Documentary focuses on efforts to save threatened archaeological site in Afghanistan

EVANSTON, Ill. --- “Saving Mes Aynak”, a film by Northwestern University professor Brent Huffman, has been selected to have its world premiere at the International Documentary Film Festival Amsterdam (IDFA). The world's largest documentary film festival, IDFA, takes place Nov. 19 to 30.

The film follows Afghan archaeologist Qadir Temori as he races against time to save Mes Aynak, a 5,000-year-old archaeological site, from imminent demolition. Mes Aynak has more than 600 Buddha statues, devotional temples and an approximately 100-acre monastery complex 25 miles southeast of Kabul. The vast majority of relics and structures are underground; many are too large and fragile to be moved.

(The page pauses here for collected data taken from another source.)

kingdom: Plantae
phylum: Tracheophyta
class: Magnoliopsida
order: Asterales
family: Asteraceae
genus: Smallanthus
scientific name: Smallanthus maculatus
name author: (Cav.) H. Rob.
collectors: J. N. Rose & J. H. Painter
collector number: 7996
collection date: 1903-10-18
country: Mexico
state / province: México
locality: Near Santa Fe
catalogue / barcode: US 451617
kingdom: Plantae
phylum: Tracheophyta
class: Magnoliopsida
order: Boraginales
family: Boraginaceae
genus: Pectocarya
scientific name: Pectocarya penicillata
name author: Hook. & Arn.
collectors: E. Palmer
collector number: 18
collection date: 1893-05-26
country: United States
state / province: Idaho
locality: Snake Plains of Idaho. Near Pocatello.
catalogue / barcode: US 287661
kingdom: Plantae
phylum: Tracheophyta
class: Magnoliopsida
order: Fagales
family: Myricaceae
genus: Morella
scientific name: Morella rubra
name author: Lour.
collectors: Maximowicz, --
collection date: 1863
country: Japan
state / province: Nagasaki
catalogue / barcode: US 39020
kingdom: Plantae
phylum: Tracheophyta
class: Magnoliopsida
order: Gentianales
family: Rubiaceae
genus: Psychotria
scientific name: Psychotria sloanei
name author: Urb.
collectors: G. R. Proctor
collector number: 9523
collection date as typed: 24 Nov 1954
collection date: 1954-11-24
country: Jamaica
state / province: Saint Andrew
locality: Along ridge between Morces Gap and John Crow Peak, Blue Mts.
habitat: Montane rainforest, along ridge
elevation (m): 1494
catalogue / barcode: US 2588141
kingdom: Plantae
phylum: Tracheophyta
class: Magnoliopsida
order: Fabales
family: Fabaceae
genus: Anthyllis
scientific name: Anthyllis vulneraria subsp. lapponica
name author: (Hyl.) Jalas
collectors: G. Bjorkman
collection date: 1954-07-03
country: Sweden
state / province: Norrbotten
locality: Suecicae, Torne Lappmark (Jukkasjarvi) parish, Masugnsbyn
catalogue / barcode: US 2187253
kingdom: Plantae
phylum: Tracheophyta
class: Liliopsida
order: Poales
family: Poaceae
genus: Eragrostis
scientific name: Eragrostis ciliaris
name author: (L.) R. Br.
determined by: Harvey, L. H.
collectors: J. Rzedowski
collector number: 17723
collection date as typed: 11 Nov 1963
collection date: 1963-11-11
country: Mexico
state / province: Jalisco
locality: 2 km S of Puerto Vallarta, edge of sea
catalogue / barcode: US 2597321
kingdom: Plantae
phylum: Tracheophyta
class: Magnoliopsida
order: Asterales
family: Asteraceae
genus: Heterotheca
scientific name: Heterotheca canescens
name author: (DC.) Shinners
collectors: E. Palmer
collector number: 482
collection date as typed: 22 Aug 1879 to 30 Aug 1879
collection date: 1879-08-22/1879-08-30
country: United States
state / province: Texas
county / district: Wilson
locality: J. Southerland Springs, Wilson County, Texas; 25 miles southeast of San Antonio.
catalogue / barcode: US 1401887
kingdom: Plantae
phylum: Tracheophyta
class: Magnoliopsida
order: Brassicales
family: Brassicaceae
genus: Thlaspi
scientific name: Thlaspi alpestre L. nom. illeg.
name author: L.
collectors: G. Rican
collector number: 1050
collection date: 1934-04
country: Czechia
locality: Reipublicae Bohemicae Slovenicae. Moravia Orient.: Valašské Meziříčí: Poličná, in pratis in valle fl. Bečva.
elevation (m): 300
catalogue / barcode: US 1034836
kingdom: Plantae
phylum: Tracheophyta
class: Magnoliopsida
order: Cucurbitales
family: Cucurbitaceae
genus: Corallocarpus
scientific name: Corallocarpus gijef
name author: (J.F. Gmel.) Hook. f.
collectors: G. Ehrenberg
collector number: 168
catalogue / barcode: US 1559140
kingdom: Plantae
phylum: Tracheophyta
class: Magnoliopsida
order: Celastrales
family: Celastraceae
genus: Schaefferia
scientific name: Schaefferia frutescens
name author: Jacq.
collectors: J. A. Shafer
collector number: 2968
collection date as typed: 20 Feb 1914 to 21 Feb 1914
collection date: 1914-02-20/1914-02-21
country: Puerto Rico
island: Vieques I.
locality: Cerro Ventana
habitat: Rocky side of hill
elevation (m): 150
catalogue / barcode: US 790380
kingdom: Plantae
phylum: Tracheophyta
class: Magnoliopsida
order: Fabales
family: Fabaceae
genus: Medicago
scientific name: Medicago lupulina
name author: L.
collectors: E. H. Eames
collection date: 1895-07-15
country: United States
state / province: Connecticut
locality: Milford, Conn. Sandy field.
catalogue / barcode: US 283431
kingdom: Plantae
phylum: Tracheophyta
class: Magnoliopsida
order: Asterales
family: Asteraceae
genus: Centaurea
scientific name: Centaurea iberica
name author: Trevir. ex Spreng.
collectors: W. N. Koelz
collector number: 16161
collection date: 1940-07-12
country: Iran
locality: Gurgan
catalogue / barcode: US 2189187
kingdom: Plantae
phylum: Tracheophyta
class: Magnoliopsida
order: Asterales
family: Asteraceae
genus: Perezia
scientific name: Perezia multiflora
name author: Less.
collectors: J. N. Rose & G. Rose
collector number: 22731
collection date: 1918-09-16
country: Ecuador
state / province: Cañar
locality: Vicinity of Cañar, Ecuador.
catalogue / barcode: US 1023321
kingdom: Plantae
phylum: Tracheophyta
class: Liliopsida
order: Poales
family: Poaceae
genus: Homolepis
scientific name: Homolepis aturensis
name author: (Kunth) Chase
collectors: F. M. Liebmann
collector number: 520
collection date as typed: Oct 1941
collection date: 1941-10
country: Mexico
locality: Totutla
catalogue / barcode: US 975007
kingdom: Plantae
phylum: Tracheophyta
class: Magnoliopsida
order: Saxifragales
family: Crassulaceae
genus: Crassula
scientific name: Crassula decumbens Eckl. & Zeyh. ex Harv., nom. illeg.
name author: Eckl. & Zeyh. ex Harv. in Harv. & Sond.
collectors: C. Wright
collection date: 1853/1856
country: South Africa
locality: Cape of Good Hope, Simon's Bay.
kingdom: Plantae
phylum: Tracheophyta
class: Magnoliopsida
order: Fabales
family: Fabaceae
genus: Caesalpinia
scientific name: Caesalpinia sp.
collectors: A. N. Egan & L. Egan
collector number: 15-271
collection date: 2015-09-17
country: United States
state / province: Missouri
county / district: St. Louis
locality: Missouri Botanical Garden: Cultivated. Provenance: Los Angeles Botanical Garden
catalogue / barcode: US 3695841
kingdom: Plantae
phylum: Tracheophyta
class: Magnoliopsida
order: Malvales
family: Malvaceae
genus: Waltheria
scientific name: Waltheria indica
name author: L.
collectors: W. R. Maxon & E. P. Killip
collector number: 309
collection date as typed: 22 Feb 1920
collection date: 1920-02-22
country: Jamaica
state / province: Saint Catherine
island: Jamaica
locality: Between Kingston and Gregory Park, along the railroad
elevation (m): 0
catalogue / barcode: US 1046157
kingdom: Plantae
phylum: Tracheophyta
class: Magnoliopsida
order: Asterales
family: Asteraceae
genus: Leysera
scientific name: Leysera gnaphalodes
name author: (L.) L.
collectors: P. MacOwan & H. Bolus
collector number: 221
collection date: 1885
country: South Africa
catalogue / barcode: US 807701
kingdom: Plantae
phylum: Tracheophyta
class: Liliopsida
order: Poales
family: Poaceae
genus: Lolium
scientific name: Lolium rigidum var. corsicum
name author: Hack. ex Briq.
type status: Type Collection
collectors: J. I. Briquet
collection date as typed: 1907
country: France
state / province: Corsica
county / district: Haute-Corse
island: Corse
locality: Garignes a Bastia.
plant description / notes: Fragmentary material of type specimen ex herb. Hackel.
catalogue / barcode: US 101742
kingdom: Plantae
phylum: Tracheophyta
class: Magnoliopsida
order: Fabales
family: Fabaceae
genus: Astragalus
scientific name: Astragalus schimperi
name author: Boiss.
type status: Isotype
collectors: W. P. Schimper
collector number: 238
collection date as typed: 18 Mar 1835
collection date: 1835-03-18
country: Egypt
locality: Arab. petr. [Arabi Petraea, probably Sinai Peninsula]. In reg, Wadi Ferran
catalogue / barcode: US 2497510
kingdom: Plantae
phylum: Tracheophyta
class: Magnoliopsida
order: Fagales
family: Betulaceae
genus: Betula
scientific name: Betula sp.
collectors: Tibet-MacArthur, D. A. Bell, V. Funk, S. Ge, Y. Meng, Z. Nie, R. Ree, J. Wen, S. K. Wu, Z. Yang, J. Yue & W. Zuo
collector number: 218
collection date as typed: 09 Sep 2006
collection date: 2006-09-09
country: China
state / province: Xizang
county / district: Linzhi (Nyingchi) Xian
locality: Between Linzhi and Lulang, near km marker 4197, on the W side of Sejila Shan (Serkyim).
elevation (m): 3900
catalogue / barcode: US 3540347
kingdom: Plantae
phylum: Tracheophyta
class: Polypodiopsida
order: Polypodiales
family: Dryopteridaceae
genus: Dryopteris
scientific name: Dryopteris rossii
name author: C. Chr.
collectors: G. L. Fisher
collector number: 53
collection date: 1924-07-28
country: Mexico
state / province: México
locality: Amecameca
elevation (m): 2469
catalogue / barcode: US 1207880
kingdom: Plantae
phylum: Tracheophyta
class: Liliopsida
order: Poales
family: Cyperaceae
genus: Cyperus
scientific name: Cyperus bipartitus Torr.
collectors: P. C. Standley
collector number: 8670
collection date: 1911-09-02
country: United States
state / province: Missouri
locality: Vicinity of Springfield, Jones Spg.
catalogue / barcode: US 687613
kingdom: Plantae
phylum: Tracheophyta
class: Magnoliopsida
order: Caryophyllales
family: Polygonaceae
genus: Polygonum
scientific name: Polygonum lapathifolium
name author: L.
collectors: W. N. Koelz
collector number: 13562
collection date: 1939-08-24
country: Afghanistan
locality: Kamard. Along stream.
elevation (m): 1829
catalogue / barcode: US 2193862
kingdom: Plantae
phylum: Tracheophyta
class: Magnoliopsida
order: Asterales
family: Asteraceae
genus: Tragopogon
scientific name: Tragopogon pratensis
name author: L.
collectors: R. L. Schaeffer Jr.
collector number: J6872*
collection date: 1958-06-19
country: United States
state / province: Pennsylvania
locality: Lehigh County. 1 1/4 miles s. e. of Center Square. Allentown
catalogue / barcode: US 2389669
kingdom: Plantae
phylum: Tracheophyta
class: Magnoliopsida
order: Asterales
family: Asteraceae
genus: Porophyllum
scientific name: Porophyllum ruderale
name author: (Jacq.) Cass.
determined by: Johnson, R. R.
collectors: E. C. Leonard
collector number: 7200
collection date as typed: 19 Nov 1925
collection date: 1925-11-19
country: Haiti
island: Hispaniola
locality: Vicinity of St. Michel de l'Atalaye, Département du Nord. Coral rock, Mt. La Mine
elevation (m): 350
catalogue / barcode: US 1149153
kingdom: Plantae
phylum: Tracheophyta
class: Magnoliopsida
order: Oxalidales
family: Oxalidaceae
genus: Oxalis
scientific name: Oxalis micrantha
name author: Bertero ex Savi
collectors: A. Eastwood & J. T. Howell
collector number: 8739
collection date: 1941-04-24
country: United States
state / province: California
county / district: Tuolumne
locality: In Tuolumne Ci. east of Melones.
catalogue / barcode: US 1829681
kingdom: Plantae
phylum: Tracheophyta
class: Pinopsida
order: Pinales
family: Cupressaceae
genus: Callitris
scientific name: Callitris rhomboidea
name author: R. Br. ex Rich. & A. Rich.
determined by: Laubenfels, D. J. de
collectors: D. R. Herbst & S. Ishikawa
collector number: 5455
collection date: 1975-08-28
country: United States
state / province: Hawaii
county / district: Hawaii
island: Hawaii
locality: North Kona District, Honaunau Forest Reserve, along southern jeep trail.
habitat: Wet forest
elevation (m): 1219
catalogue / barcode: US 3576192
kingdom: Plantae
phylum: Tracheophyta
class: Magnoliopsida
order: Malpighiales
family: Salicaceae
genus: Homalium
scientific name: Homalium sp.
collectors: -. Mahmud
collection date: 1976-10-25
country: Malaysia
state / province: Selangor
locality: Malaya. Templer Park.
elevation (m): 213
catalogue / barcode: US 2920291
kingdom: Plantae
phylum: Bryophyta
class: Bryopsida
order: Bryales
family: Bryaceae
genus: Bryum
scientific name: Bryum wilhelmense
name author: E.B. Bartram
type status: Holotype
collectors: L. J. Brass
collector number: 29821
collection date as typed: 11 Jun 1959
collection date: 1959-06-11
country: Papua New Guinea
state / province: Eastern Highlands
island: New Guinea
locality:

Huffman, a documentary filmmaker and assistant professor of journalism at Northwestern’s Medill School of Journalism, Media, Integrated Marketing Communications, has been independently shooting at Mes Aynak since 2011. He brought the documentary to Kartemquin Films in late 2013 through its KTQ Labs program.

The 60-minute film will compete in the IDFA Competition for Mid-Length Documentary category. Director/producer Huffman, producer Zak Piper and executive producers Gordon Quinn and Julia Reichert will attend the festival.

Beyond teaching at Northwestern, Huffman has directed, produced, written, shot and edited documentaries and long-form videos for a variety of outlets including The New York Times, the National Geographic Channel, the Discovery Channel, CNN, PBS and more.

Huffman also was one of 18 out of nearly 500 filmmakers chosen to receive the MacArthur independent documentary film grant from the MacArthur Foundation to help him complete the documentary.